## Exercise instructions
Return the entries below word for word; no images should appear in the copy.

··· The records ···

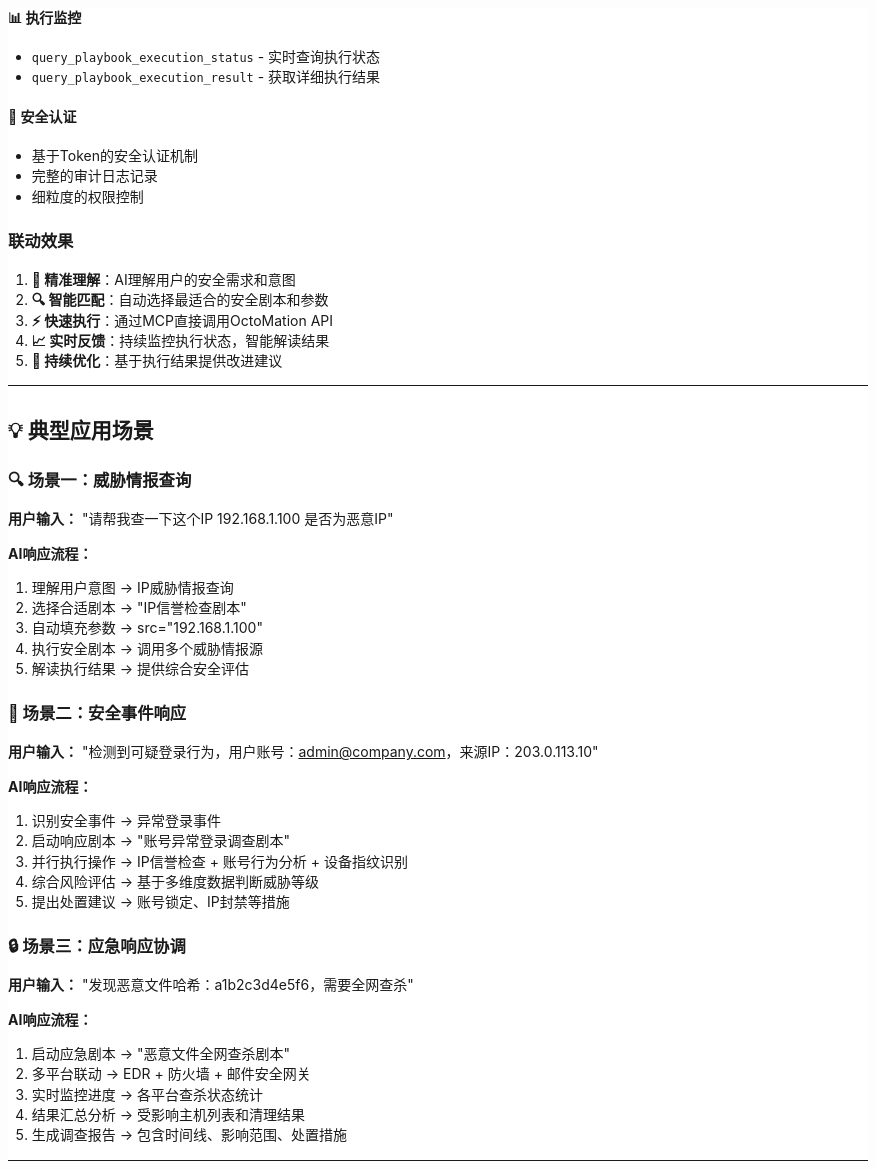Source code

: #### 📊 **执行监控**
- `query_playbook_execution_status` - 实时查询执行状态
- `query_playbook_execution_result` - 获取详细执行结果

#### 🔐 **安全认证**
- 基于Token的安全认证机制
- 完整的审计日志记录
- 细粒度的权限控制

### 联动效果

1. **🎯 精准理解**：AI理解用户的安全需求和意图
2. **🔍 智能匹配**：自动选择最适合的安全剧本和参数
3. **⚡ 快速执行**：通过MCP直接调用OctoMation API
4. **📈 实时反馈**：持续监控执行状态，智能解读结果
5. **🔄 持续优化**：基于执行结果提供改进建议

---

## 💡 典型应用场景

### 🔍 场景一：威胁情报查询
**用户输入：** "请帮我查一下这个IP 192.168.1.100 是否为恶意IP"

**AI响应流程：**
1. 理解用户意图 → IP威胁情报查询
2. 选择合适剧本 → "IP信誉检查剧本"
3. 自动填充参数 → src="192.168.1.100"
4. 执行安全剧本 → 调用多个威胁情报源
5. 解读执行结果 → 提供综合安全评估

### 🚨 场景二：安全事件响应
**用户输入：** "检测到可疑登录行为，用户账号：admin@company.com，来源IP：203.0.113.10"

**AI响应流程：**
1. 识别安全事件 → 异常登录事件
2. 启动响应剧本 → "账号异常登录调查剧本"
3. 并行执行操作 → IP信誉检查 + 账号行为分析 + 设备指纹识别
4. 综合风险评估 → 基于多维度数据判断威胁等级
5. 提出处置建议 → 账号锁定、IP封禁等措施

### 🔒 场景三：应急响应协调
**用户输入：** "发现恶意文件哈希：a1b2c3d4e5f6，需要全网查杀"

**AI响应流程：**
1. 启动应急剧本 → "恶意文件全网查杀剧本"
2. 多平台联动 → EDR + 防火墙 + 邮件安全网关
3. 实时监控进度 → 各平台查杀状态统计
4. 结果汇总分析 → 受影响主机列表和清理结果
5. 生成调查报告 → 包含时间线、影响范围、处置措施

---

···

## Task output
Source code

: #### 📊 **执行监控**
- `query_playbook_execution_status` - 实时查询执行状态
- `query_playbook_execution_result` - 获取详细执行结果

#### 🔐 **安全认证**
- 基于Token的安全认证机制
- 完整的审计日志记录
- 细粒度的权限控制

### 联动效果

1. **🎯 精准理解**：AI理解用户的安全需求和意图
2. **🔍 智能匹配**：自动选择最适合的安全剧本和参数
3. **⚡ 快速执行**：通过MCP直接调用OctoMation API
4. **📈 实时反馈**：持续监控执行状态，智能解读结果
5. **🔄 持续优化**：基于执行结果提供改进建议

---

## 💡 典型应用场景

### 🔍 场景一：威胁情报查询
**用户输入：** "请帮我查一下这个IP 192.168.1.100 是否为恶意IP"

**AI响应流程：**
1. 理解用户意图 → IP威胁情报查询
2. 选择合适剧本 → "IP信誉检查剧本"
3. 自动填充参数 → src="192.168.1.100"
4. 执行安全剧本 → 调用多个威胁情报源
5. 解读执行结果 → 提供综合安全评估

### 🚨 场景二：安全事件响应
**用户输入：** "检测到可疑登录行为，用户账号：admin@company.com，来源IP：203.0.113.10"

**AI响应流程：**
1. 识别安全事件 → 异常登录事件
2. 启动响应剧本 → "账号异常登录调查剧本"
3. 并行执行操作 → IP信誉检查 + 账号行为分析 + 设备指纹识别
4. 综合风险评估 → 基于多维度数据判断威胁等级
5. 提出处置建议 → 账号锁定、IP封禁等措施

### 🔒 场景三：应急响应协调
**用户输入：** "发现恶意文件哈希：a1b2c3d4e5f6，需要全网查杀"

**AI响应流程：**
1. 启动应急剧本 → "恶意文件全网查杀剧本"
2. 多平台联动 → EDR + 防火墙 + 邮件安全网关
3. 实时监控进度 → 各平台查杀状态统计
4. 结果汇总分析 → 受影响主机列表和清理结果
5. 生成调查报告 → 包含时间线、影响范围、处置措施

---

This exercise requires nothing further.